Visi Integrasi Maulid Nabi

Visi Integrasi Maulid Nabi

Dalam The Genuine Islam, George Bernard Shaw menyatakan bahwa Muhammad SAW (lahir 570 M) memulai misi kenabian dengan mendakwahkan Islam pada usia 40 tahun dan wafat pada usia 63 tahun. Sepanjang masa kenabiannya yang relatif singkat (23 tahun) beliau sukses melakukan transformasi Jazirah Arab dari paganisme dan pemuja makhluk menjadi para penyembah Tuhan yang Maha Esa.

Transformasi sosial juga berhasil dilakukan, dari peperangan dan perpecahan antarsuku menjadi bangsa yang bersatu; dari kaum pemabuk dan pengacau menjadi kaum pemikir dan penyabar; dari kaum taktertib hukum dan anarkis menjadi kaum yang teratur; dan dari kebobrokan dan kebiadaban menuju keagungan moral. Sejarah manusia tidak pernah mengenal transformasi sosial sedahsyat ini. Bayangkan ini terjadi dalam kurun waktu singkat, hanya dua dekade.

Karakter dan kepribadian Nabi SAW itu sangat mengagumkan, mempesona kawan dan lawan, berwibawa dan memancarkan aura positif. Keluhuran budi pekertinya tiada duanya. Keagungan akhlak beliau merupakan teladan terbaik (uswah hasanah) sepanjang masa. Allah SWT memujinya, “Sungguh engkau (Muhammad) benar-benar berbudi pekerti yang luhur.” (QS al-Qalam [64]: 4). Istrinya, Aisyah, menarasikan bahwa akhlak Nabi SAW adalah Alquran (HR Muslim).

* [Kumpulan Catatan]
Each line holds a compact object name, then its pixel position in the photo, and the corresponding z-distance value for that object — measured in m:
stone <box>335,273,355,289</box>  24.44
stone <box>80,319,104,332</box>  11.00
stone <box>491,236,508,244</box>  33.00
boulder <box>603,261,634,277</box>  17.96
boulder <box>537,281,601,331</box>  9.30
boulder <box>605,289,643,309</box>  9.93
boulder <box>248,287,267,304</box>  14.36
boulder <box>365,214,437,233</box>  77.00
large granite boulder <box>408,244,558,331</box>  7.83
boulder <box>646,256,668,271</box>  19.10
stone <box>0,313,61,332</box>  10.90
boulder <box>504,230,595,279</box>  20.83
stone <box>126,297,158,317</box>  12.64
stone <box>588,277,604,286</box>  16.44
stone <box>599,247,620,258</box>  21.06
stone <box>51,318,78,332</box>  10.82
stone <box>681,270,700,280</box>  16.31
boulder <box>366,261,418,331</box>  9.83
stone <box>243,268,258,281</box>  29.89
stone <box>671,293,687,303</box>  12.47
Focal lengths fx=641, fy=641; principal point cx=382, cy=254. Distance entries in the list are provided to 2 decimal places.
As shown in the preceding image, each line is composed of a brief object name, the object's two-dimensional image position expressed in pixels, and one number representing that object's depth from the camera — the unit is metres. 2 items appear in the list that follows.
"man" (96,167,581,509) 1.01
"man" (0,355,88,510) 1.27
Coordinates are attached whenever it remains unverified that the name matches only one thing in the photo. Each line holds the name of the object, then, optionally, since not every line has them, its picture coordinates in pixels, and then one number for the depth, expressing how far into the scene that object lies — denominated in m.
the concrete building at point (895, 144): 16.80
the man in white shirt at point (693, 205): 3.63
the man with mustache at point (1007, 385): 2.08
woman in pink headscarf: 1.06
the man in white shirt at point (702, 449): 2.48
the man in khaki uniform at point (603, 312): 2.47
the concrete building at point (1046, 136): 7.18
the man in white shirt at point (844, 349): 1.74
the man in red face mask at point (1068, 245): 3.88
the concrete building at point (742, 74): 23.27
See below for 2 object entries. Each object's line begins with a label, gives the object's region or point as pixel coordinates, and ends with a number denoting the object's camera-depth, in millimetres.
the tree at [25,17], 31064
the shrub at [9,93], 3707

* [Butir Tugas 1] Menurut teks tentang Maulid Nabi, pada usia berapa Muhammad SAW wafat?
* [Butir Tugas 2] Tukar "mengagumkan" dengan "menakjubkan" lalu tulis ulang bagian teks tentang Maulid Nabi dari "Karakter dan kepribadian" sampai "Alquran (HR Muslim).".
Catatan ini tidak ada hubungannya dengan teks tentang Maulid Nabi.

* [Hasil Tugas 1] Pada usia 63 tahun.

* [Hasil Tugas 2]
Karakter dan kepribadian Nabi SAW itu sangat menakjubkan, mempesona kawan dan lawan, berwibawa dan memancarkan aura positif. Keluhuran budi pekertinya tiada duanya. Keagungan akhlak beliau merupakan teladan terbaik (uswah hasanah) sepanjang masa. Allah SWT memujinya, “Sungguh engkau (Muhammad) benar-benar berbudi pekerti yang luhur.” (QS al-Qalam [64]: 4). Istrinya, Aisyah, menarasikan bahwa akhlak Nabi SAW adalah Alquran (HR Muslim).